Salary Range: £37,593.50 - £69,816.50

Work Arrangement: Hybrid

Location: London (The Westworks), United Kingdom

Relocation Support: Novartis is unable to offer relocation support; please only apply if accessible.

About the Role

The Clinical Scientific Expert I (CSE I) provides clinical and scientific support through all phases of a clinical study under the guidance of the (A)CD(M)D in compliance with Novartis processes, ICH GCP and regulatory requirements. This role applies the principles of clinical data review excellence and identifies clinical data insights to ensure data is scientifically plausible and to identify trends, signals and risks associated to trial endpoints and patient safety.
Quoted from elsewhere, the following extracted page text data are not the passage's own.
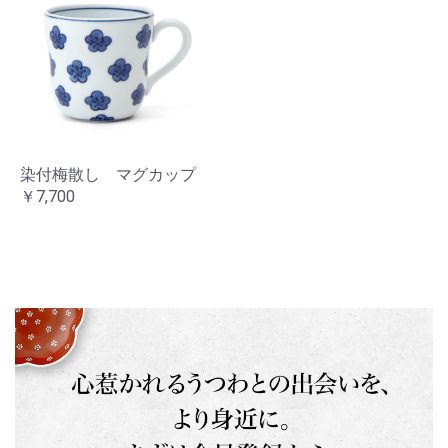
染付梅散し マグカップ
￥7,700
お買い物を続ける
カートへ進む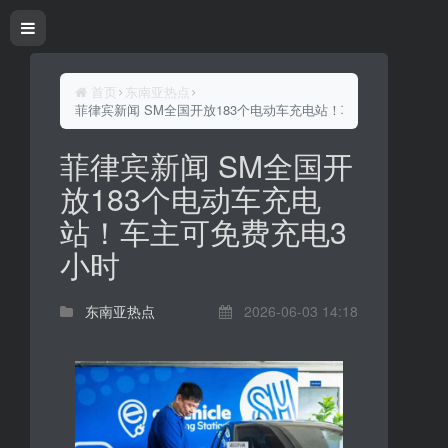
首页
东南亚热点
菲律宾新闻 SM全国开放183个电动车充电站！车主可免费充电3
菲律宾新闻 SM全国开
放183个电动车充电
站！车主可免费充电3
小时
东南亚热点
2026-06-03 14:18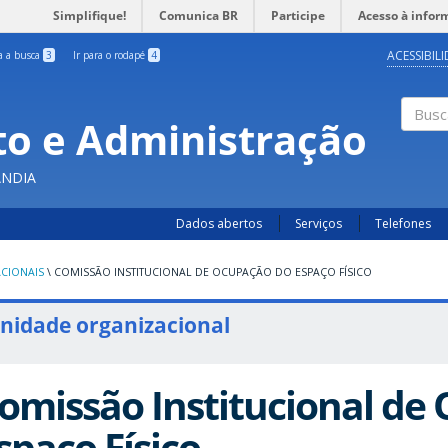
Simplifique!
Comunica BR
Participe
Acesso à infor
ACESSIBIL
ra a busca
3
Ir para o rodapé
4
o e Administração
Busc
ÂNDIA
Dados abertos
Serviços
Telefones
CIONAIS
\
COMISSÃO INSTITUCIONAL DE OCUPAÇÃO DO ESPAÇO FÍSICO
nidade organizacional
omissão Institucional de
spaço Físico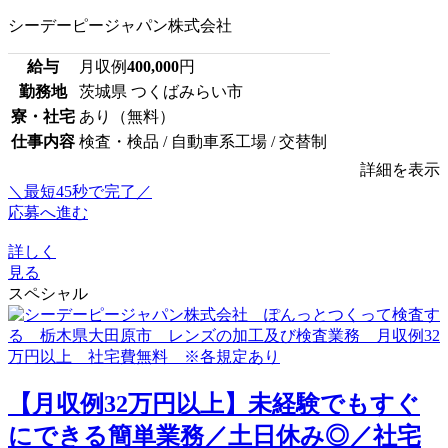
シーデーピージャパン株式会社
給与
月収例
400,000
円
勤務地
茨城県 つくばみらい市
寮・社宅
あり（無料）
仕事内容
検査・検品 / 自動車系工場 / 交替制
詳細を表示
＼最短45秒で完了／
応募へ進む
詳しく
見る
スペシャル
【月収例32万円以上】未経験でもすぐ
にできる簡単業務／土日休み◎／社宅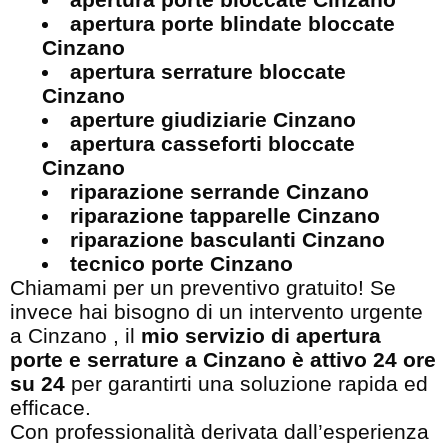
apertura porte blindate bloccate
Cinzano
apertura serrature bloccate
Cinzano
aperture giudiziarie Cinzano
apertura casseforti bloccate
Cinzano
riparazione serrande Cinzano
riparazione tapparelle Cinzano
riparazione basculanti Cinzano
tecnico porte Cinzano
Chiamami per un preventivo gratuito! Se
invece hai bisogno di un intervento urgente
a Cinzano , il
mio servizio di apertura
porte e serrature a Cinzano è attivo 24 ore
su 24
per garantirti una soluzione rapida ed
efficace.
Con professionalità derivata dall’esperienza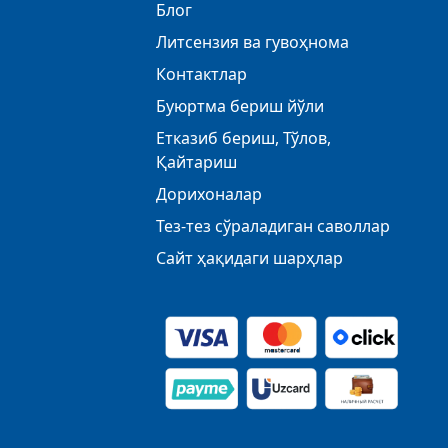
Блог
Литсензия ва гувоҳнома
Контактлар
Буюртма бериш йўли
Етказиб бериш, Тўлов,
Қайтариш
Дорихоналар
Тез-тез сўраладиган саволлар
Сайт ҳақидаги шарҳлар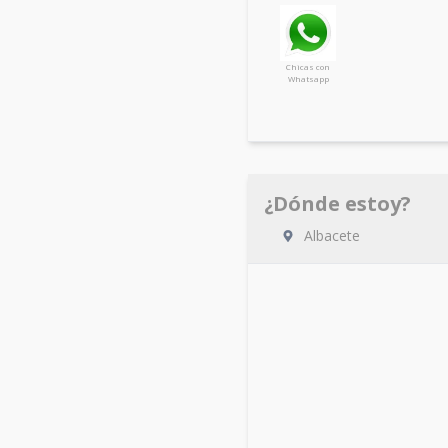
Chicas con
Whatsapp
¿Dónde estoy?
Albacete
The CSE I is a core member of the Integrated Clinical Trial Team (iCTT) and may support program level activities as assigned.

Key Responsibilities

• Perform high-quality clinical data review, including patient-level review and trend analysis, to generate actionable insights supporting interim analyses, database lock, and post-lock activities.
• Identify, investigate, and facilitate resolution of clinical data issues in collaboration with cross-functional teams, ensuring a strong focus on subject safety, eligibility, and data integrity.
• Contribute to the development and execution of Data Review Plans (DRP) / Data Quality Plans (DQP) and associated data review strategies.
• Ensure consistent implementation of protocol requirements across studies, including eligibility criteria, study assessments, and protocol deviations.
• Collaborate with relevant line functions to enhance data quality review processes, including identification and remediation of trends and anomalies.
• Support the development and implementation of Case Report Forms (CRFs) and data capture tools in collaboration with cross-functional partners.
• Contribute to continuous improvement of data review processes, including optimization of reports and adoption of innovative analytics tools and methodologies.
• Support the development and review of study-level documents, including clinical sections of regulatory submissions, Investigator’s Brochures, clinical study reports (CSRs), and publications.
• Participate in pharmacovigilance activities where required, including safety data review, aggregate reports, and Safety Monitoring Team (SMT) meetings.
• Develop training materials and deliver training to iCTT members and study teams on data review processes.
• Support and present data insights at study-level meetings, including Investigator Meetings and Data Monitoring Committee (DMC) meetings, as required.

Essential Requirements

• Advanced degree in Life Sciences, Healthcare, or a clinically relevant field (e.g., MSc, PharmD, MPharm, PhD, MBBS or equivalent).
• Strong experience in clinical research and clinical trial environments.
• Solid understanding of clinical trial protocols and study execution.
• Expertise in clinical data review, data integrity, and data quality management.
• Experience performing trend analysis and identifying data insights at the patient and study level.
• Knowledge of GxP and regulatory requirements applicable to clinical data.
• Excellent collaboration skills with the ability to work effectively in cross-functional and matrixed environments.
• Strong communication and presentation skills with the ability to convey complex clinical data insights.

Desirable Requirements

• Experience contributing to regulatory documents (e.g., CSRs, Investigator’s Brochures, submissions).
• Exposure to pharmacovigilance activities and safety data review.
• Experience with innovative data analytics tools and visualization platforms.
• Previous experience supporting global clinical trials.

Benefits and Rewards

You’ll receive: Competitive salary, Short term incentive bonus, Pension scheme, Health insurance, 25 days annual leave, Flexible working arrangements, Employee recognition scheme, learning and development opportunities.